What is being asked
Repeat what the lines below say, word for word, and skip every image.

Data for processing
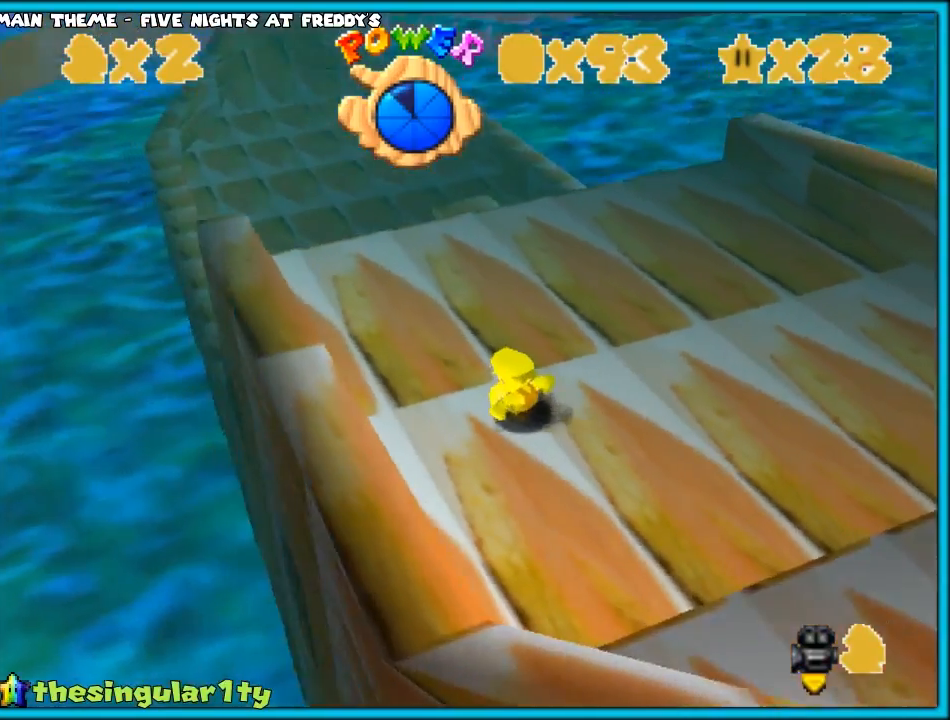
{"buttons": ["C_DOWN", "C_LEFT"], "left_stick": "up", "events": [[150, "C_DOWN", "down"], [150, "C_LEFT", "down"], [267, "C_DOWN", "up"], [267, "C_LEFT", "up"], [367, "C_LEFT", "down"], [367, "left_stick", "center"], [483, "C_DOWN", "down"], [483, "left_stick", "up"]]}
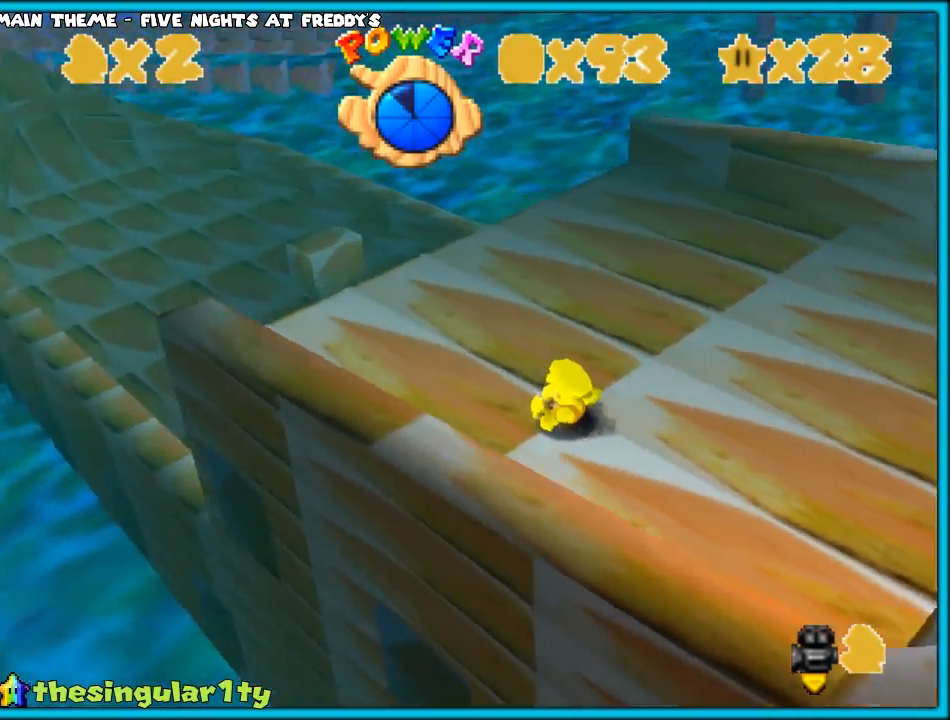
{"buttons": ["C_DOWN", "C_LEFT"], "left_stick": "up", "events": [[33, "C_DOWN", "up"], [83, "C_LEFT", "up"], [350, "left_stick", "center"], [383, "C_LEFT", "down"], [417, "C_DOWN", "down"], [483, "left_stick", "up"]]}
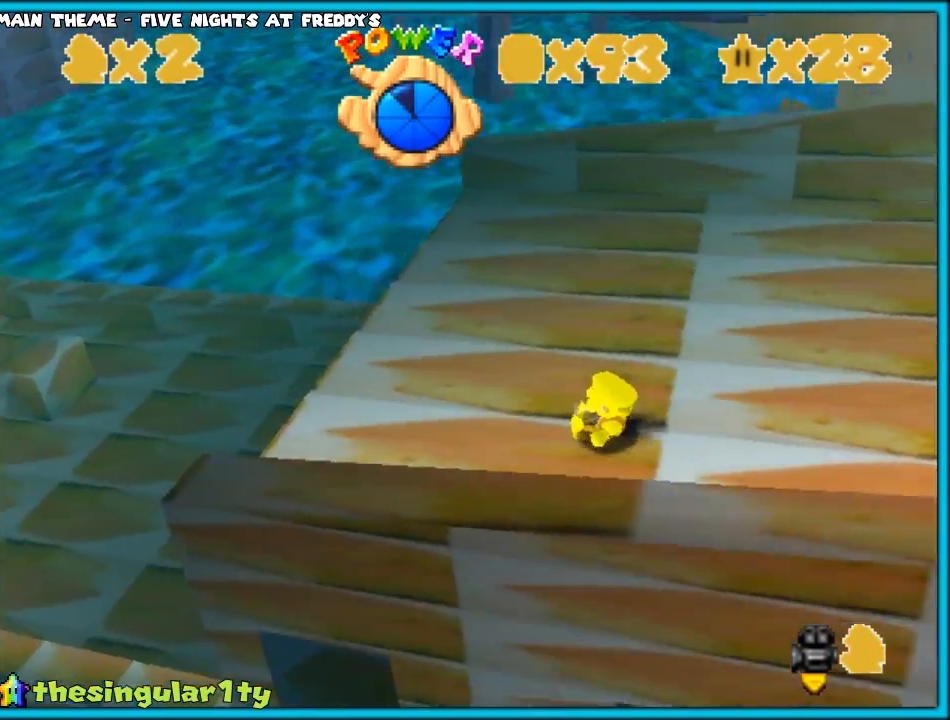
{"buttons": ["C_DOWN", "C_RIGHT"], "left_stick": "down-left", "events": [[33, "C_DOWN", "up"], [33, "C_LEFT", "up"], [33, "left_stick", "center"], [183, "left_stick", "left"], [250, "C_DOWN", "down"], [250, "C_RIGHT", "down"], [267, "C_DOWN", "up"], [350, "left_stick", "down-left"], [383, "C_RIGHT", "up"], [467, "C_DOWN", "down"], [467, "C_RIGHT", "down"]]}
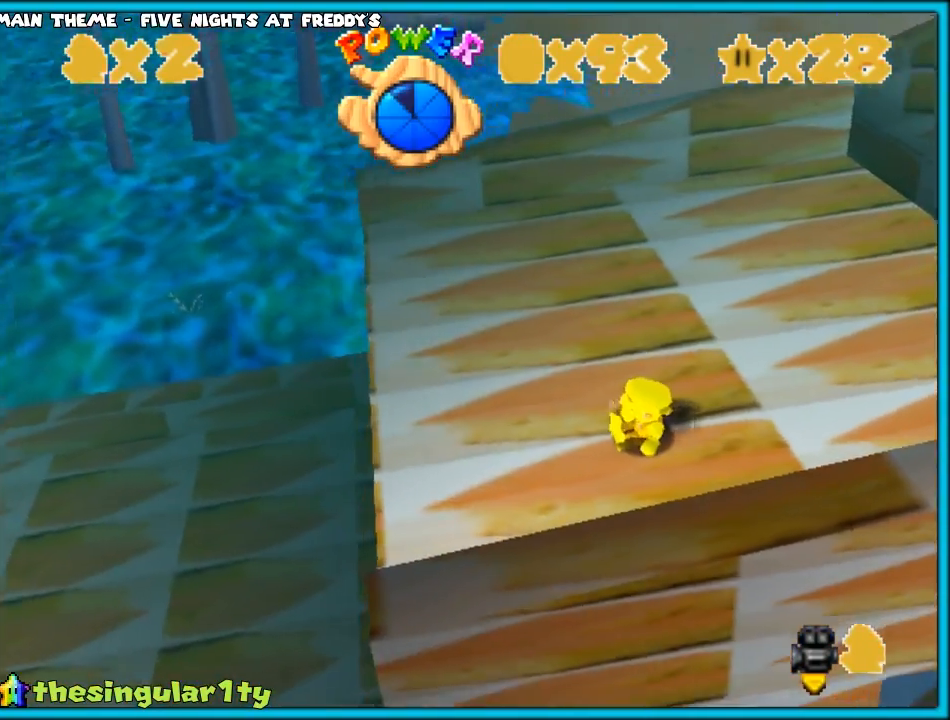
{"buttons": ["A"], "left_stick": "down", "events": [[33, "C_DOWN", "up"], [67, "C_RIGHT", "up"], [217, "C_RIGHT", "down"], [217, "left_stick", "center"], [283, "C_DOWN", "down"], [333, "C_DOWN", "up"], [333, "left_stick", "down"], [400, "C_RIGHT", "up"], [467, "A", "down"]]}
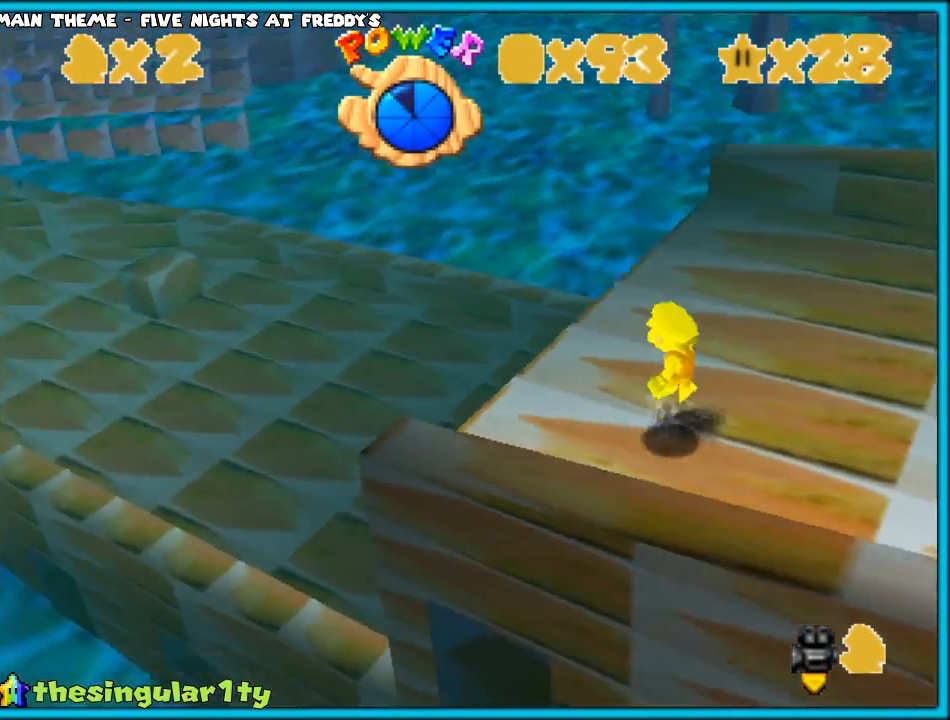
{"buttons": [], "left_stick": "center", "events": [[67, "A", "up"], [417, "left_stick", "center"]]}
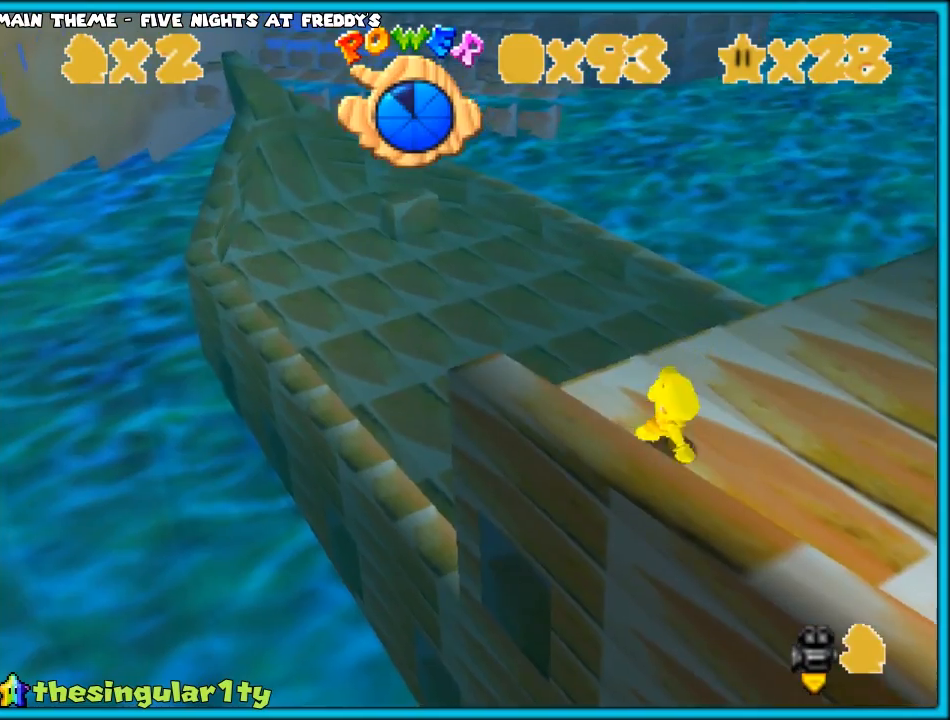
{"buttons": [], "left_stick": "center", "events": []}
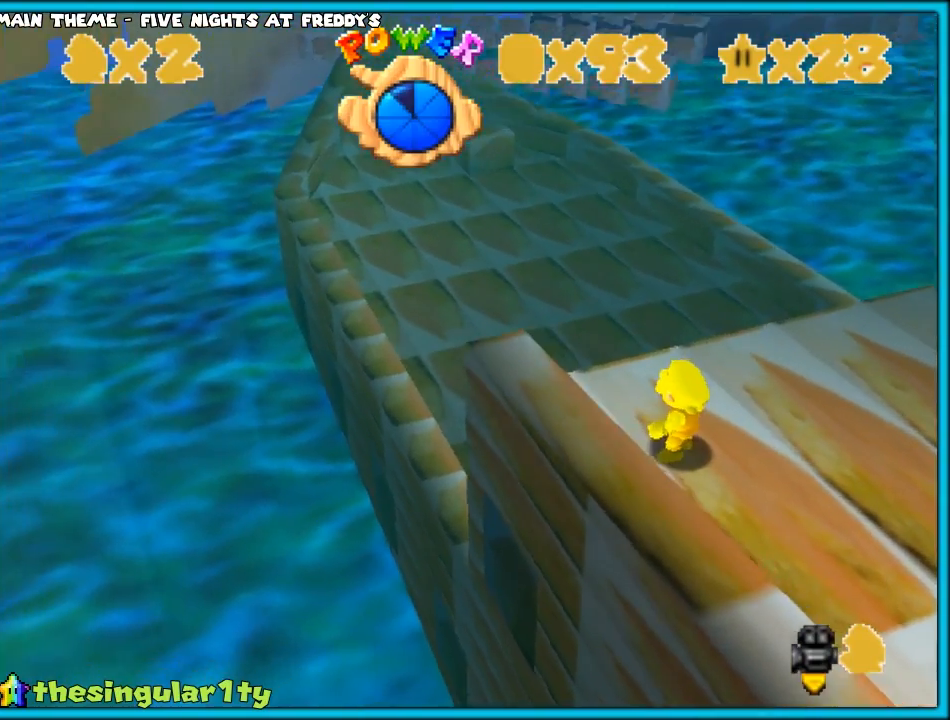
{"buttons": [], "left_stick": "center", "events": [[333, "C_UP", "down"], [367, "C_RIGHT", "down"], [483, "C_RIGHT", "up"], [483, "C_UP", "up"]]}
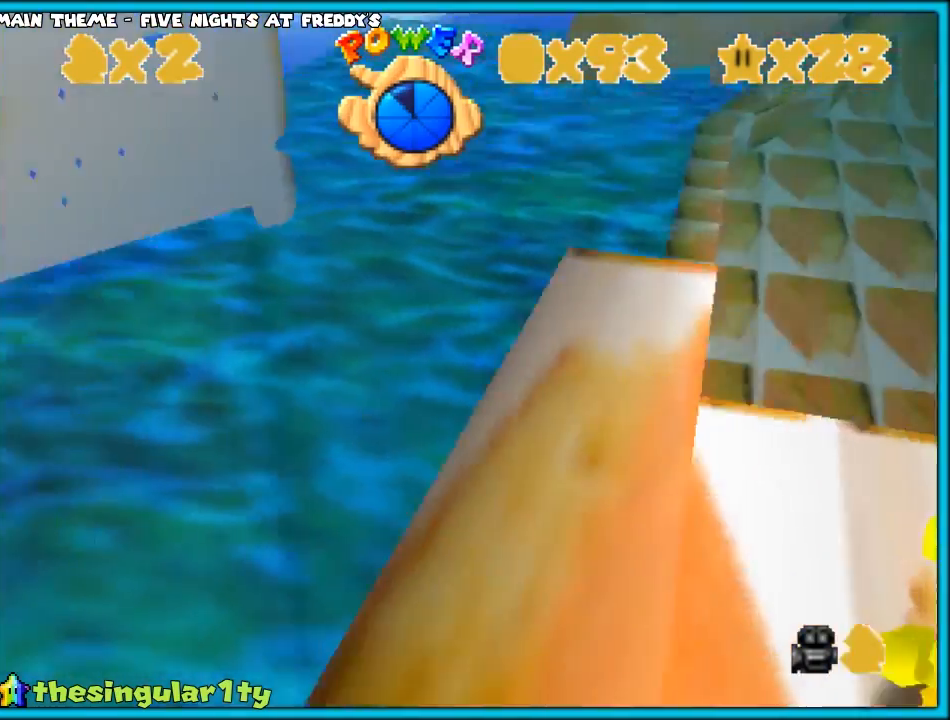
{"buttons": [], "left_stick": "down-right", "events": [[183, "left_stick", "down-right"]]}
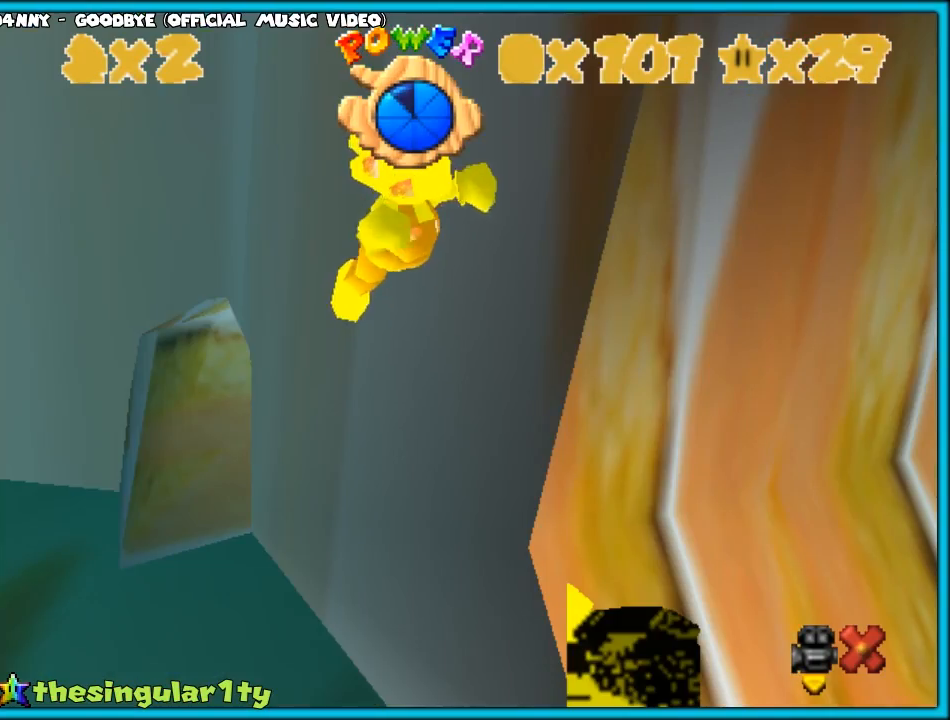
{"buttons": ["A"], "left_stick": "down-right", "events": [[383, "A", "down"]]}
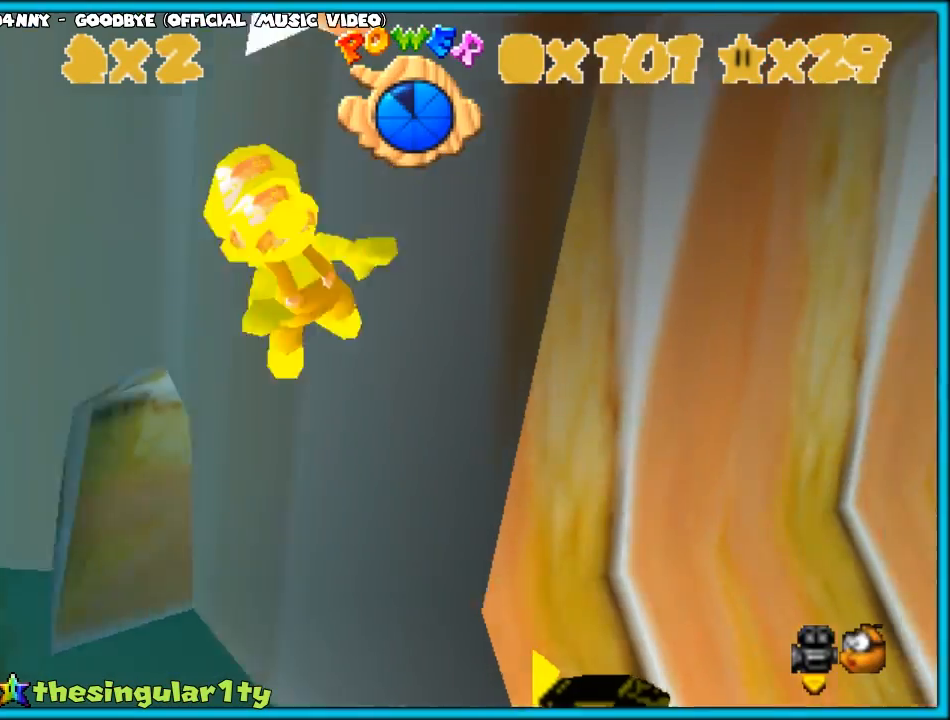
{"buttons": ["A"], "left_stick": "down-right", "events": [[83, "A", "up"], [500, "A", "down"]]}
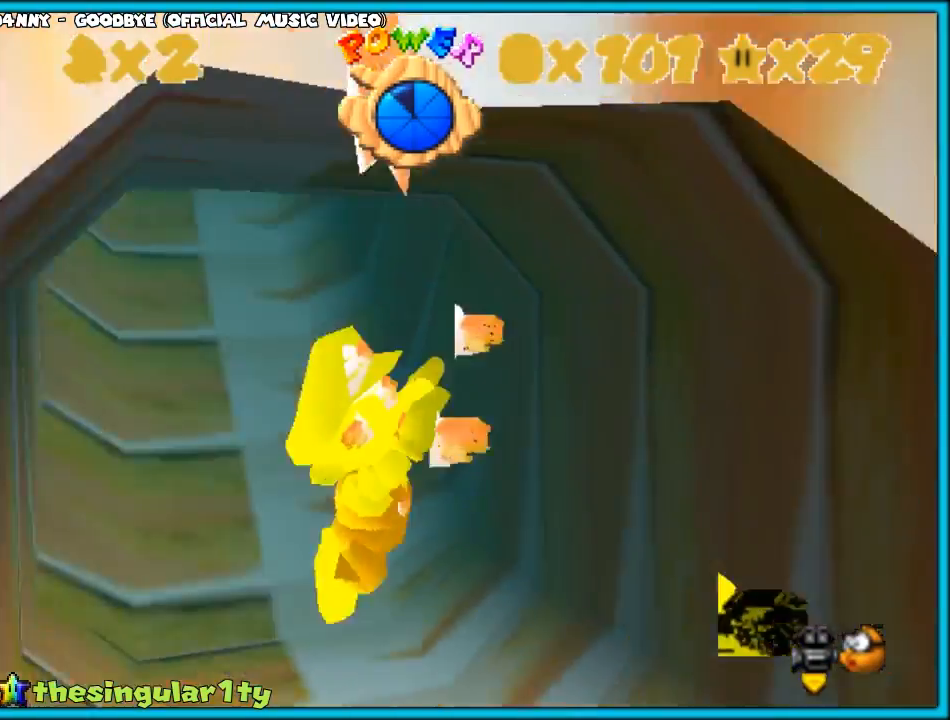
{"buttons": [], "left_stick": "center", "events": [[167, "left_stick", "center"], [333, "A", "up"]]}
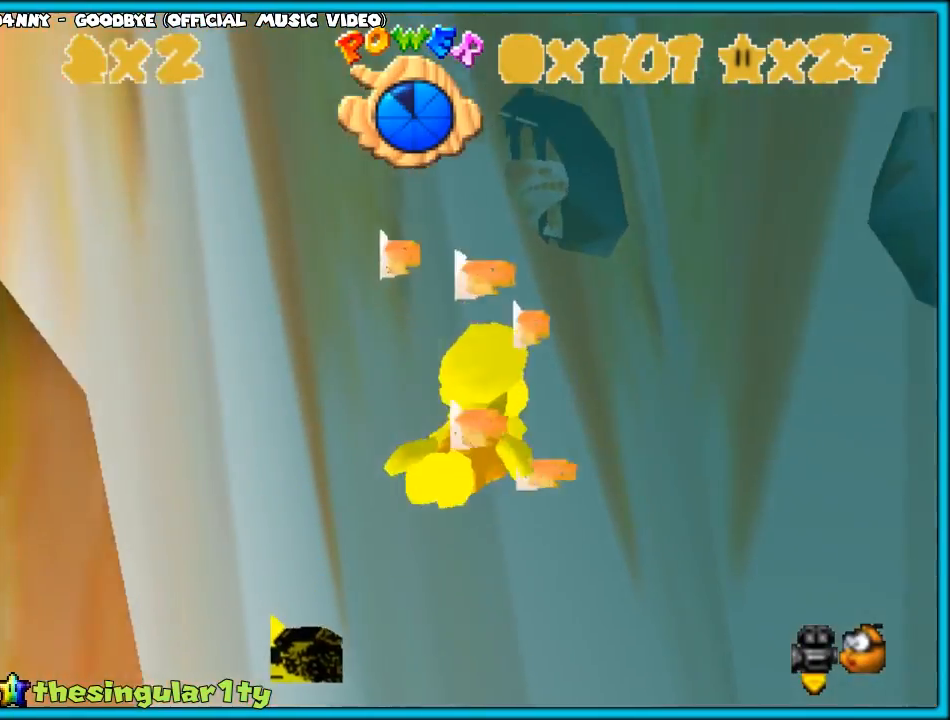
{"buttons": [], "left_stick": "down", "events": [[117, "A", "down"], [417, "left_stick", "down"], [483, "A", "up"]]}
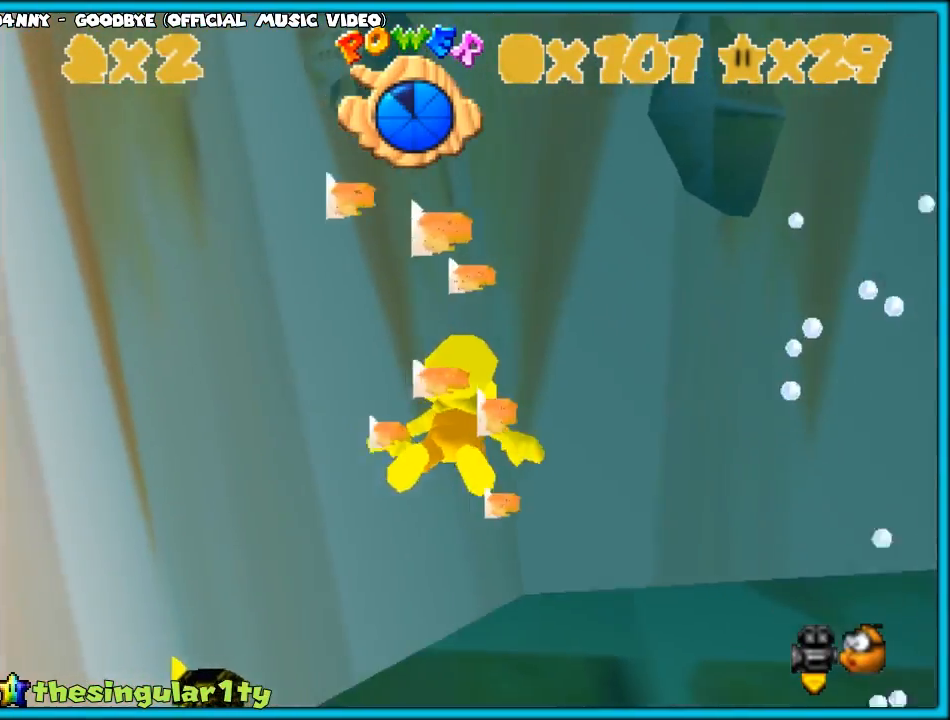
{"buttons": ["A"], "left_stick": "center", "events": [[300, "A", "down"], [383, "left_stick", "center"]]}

Answer space
{"buttons": ["C_DOWN", "C_LEFT"], "left_stick": "up", "events": [[150, "C_DOWN", "down"], [150, "C_LEFT", "down"], [267, "C_DOWN", "up"], [267, "C_LEFT", "up"], [367, "C_LEFT", "down"], [367, "left_stick", "center"], [483, "C_DOWN", "down"], [483, "left_stick", "up"]]}
{"buttons": ["C_DOWN", "C_LEFT"], "left_stick": "up", "events": [[33, "C_DOWN", "up"], [83, "C_LEFT", "up"], [350, "left_stick", "center"], [383, "C_LEFT", "down"], [417, "C_DOWN", "down"], [483, "left_stick", "up"]]}
{"buttons": ["C_DOWN", "C_RIGHT"], "left_stick": "down-left", "events": [[33, "C_DOWN", "up"], [33, "C_LEFT", "up"], [33, "left_stick", "center"], [183, "left_stick", "left"], [250, "C_DOWN", "down"], [250, "C_RIGHT", "down"], [267, "C_DOWN", "up"], [350, "left_stick", "down-left"], [383, "C_RIGHT", "up"], [467, "C_DOWN", "down"], [467, "C_RIGHT", "down"]]}
{"buttons": ["A"], "left_stick": "down", "events": [[33, "C_DOWN", "up"], [67, "C_RIGHT", "up"], [217, "C_RIGHT", "down"], [217, "left_stick", "center"], [283, "C_DOWN", "down"], [333, "C_DOWN", "up"], [333, "left_stick", "down"], [400, "C_RIGHT", "up"], [467, "A", "down"]]}
{"buttons": [], "left_stick": "center", "events": [[67, "A", "up"], [417, "left_stick", "center"]]}
{"buttons": [], "left_stick": "center", "events": []}
{"buttons": [], "left_stick": "center", "events": [[333, "C_UP", "down"], [367, "C_RIGHT", "down"], [483, "C_RIGHT", "up"], [483, "C_UP", "up"]]}
{"buttons": [], "left_stick": "down-right", "events": [[183, "left_stick", "down-right"]]}
{"buttons": ["A"], "left_stick": "down-right", "events": [[383, "A", "down"]]}
{"buttons": ["A"], "left_stick": "down-right", "events": [[83, "A", "up"], [500, "A", "down"]]}
{"buttons": [], "left_stick": "center", "events": [[167, "left_stick", "center"], [333, "A", "up"]]}
{"buttons": [], "left_stick": "down", "events": [[117, "A", "down"], [417, "left_stick", "down"], [483, "A", "up"]]}
{"buttons": ["A"], "left_stick": "center", "events": [[300, "A", "down"], [383, "left_stick", "center"]]}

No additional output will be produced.